▶ [Bounding box prediction data]:
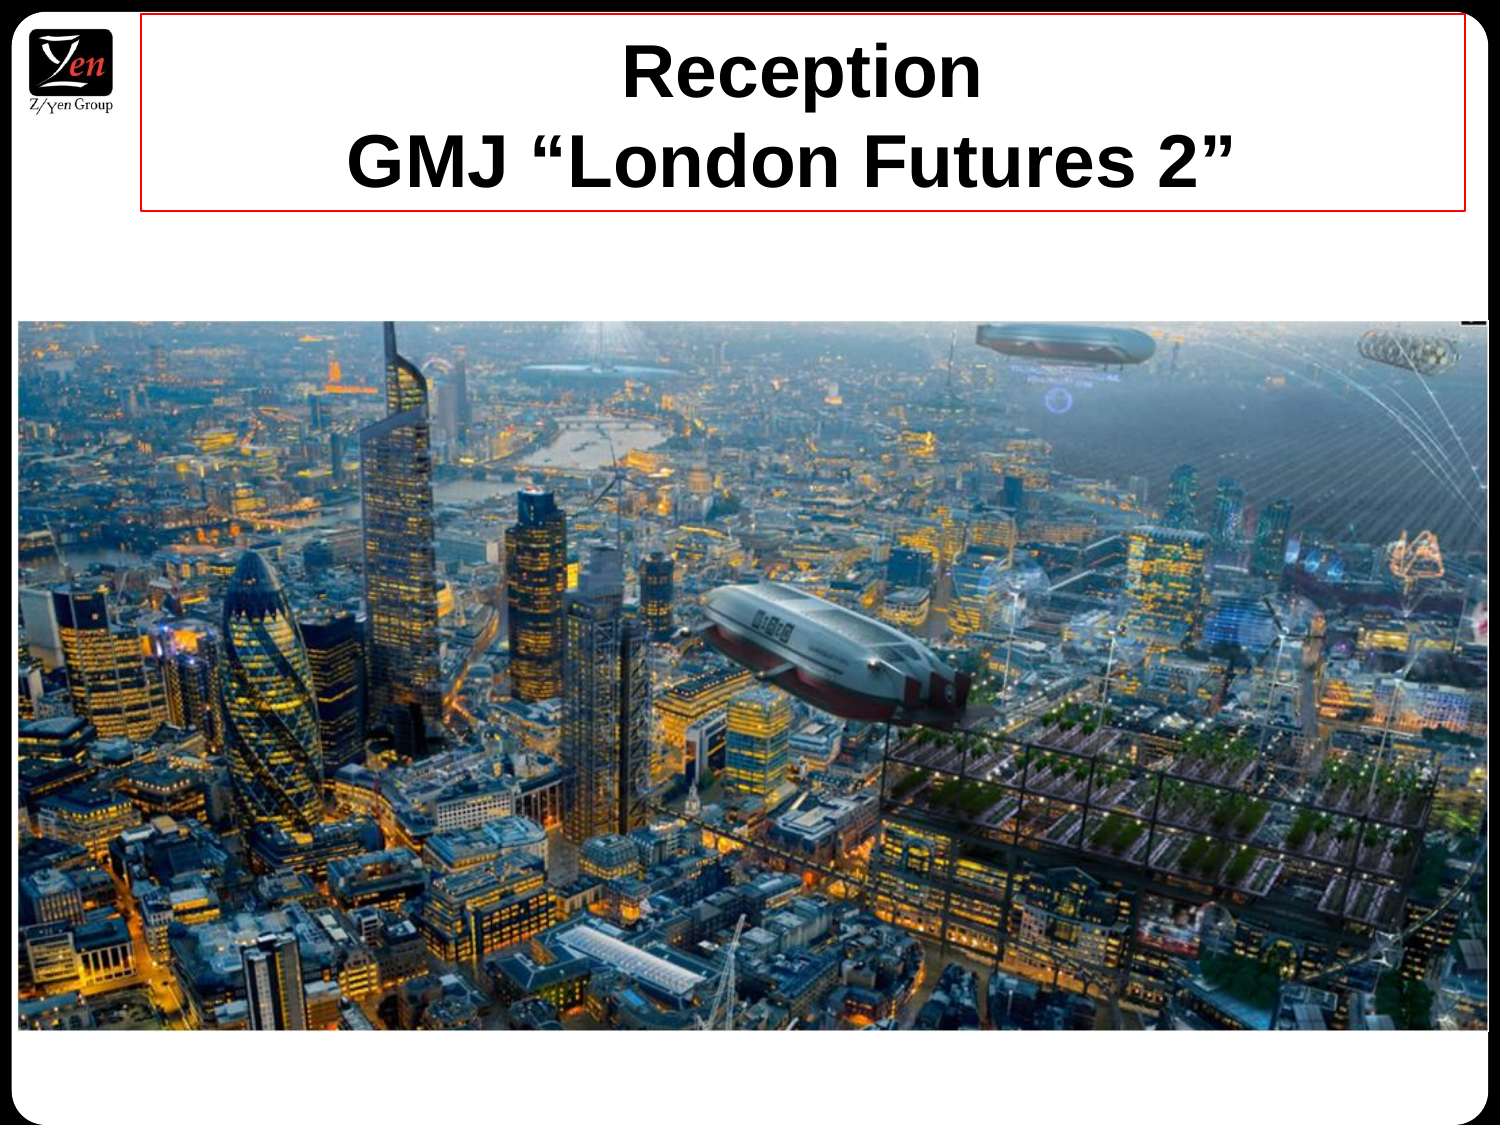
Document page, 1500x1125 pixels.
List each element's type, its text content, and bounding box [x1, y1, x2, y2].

title Reception GMJ “London Futures 2” [140, 13, 1466, 212]
picture [17, 319, 1489, 1032]
picture [23, 23, 118, 118]
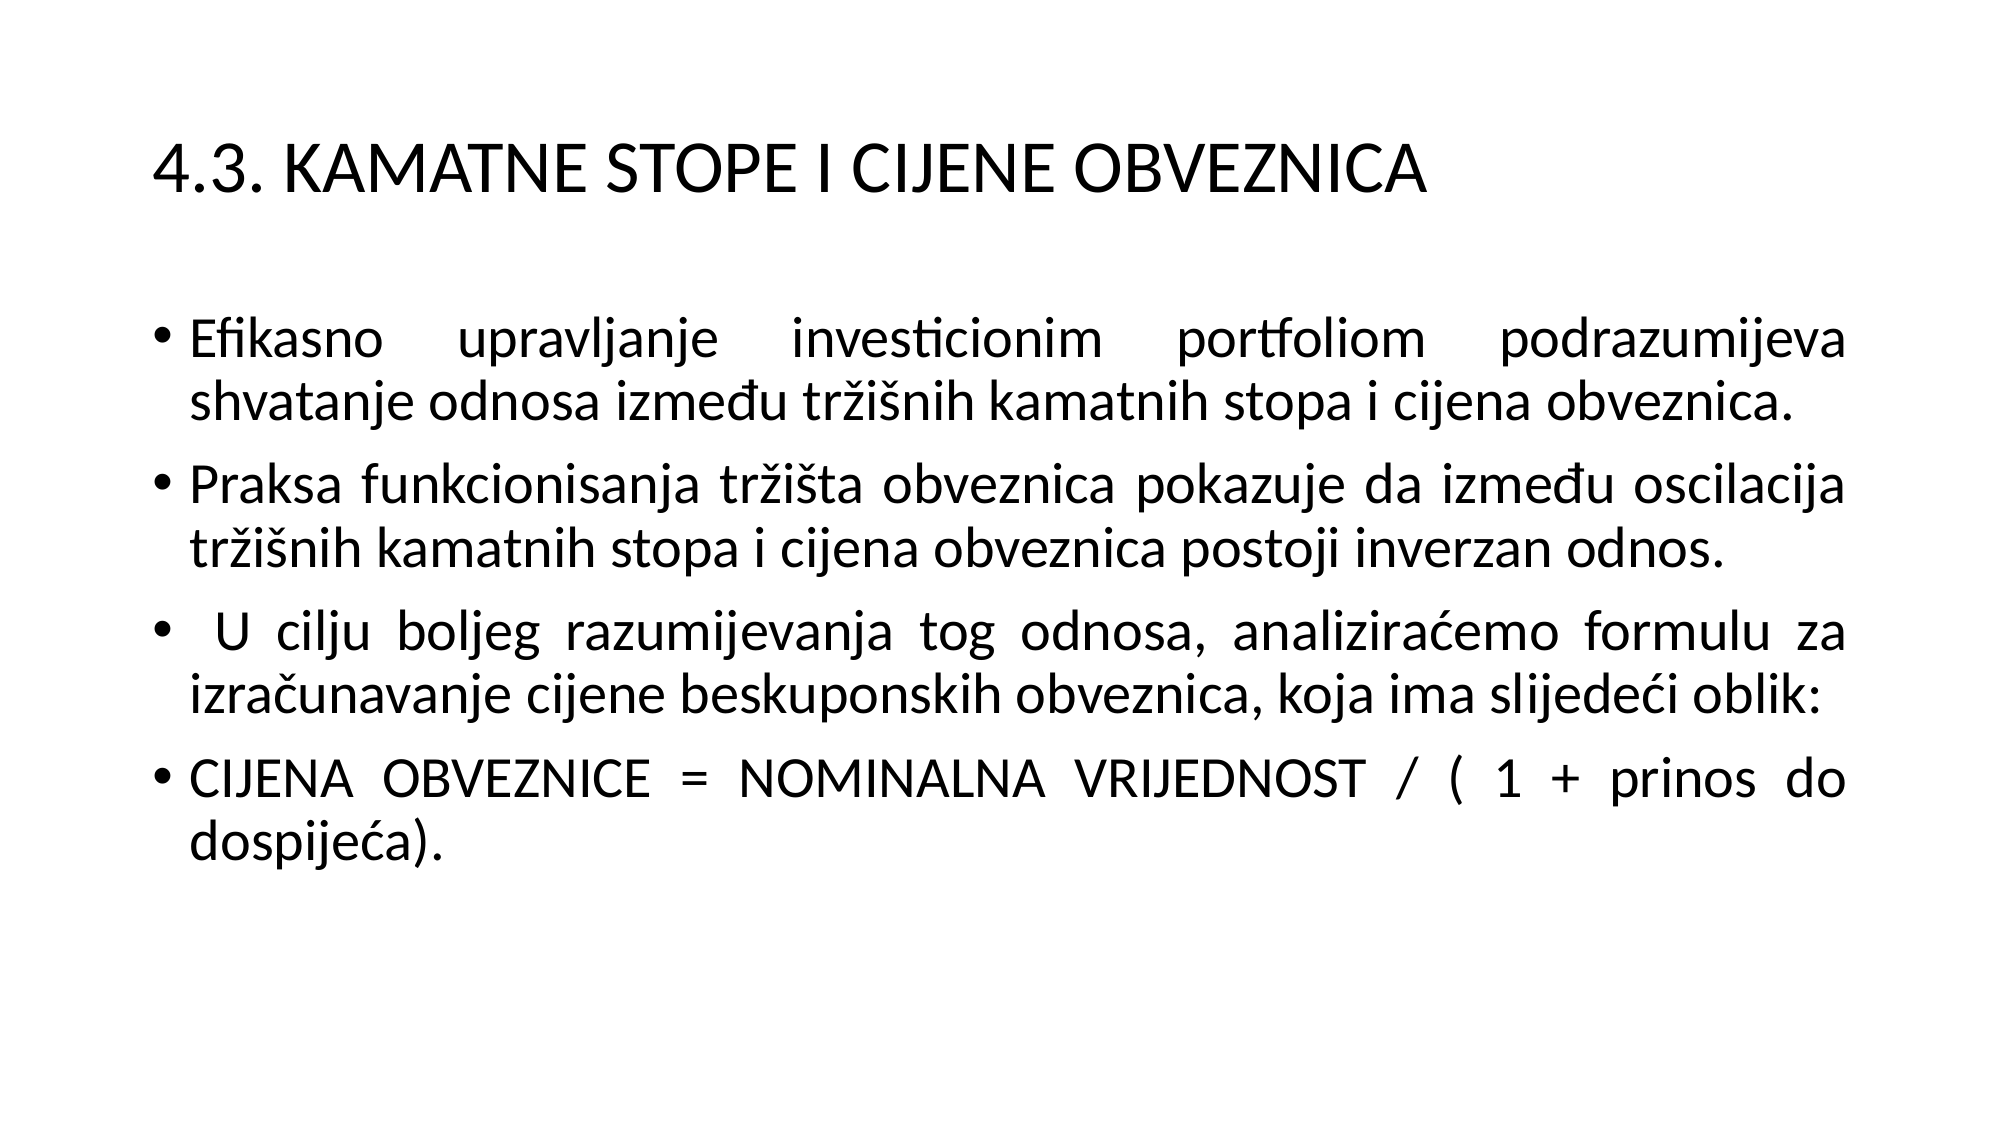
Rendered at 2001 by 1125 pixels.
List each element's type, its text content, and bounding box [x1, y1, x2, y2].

▶ [Instruction]: Word-for-word output of every record is needed, with images omitted.

▶ [Completed task]:
Document page, 1500x1125 pixels.
List each element's type, its text content, and bounding box [x1, y1, x2, y2].

title Reception GMJ “London Futures 2” [140, 13, 1466, 212]
picture [17, 319, 1489, 1032]
picture [23, 23, 118, 118]
Rendered at 2001 by 1125 pixels.
List each element's type, its text content, and bounding box [x1, y1, x2, y2].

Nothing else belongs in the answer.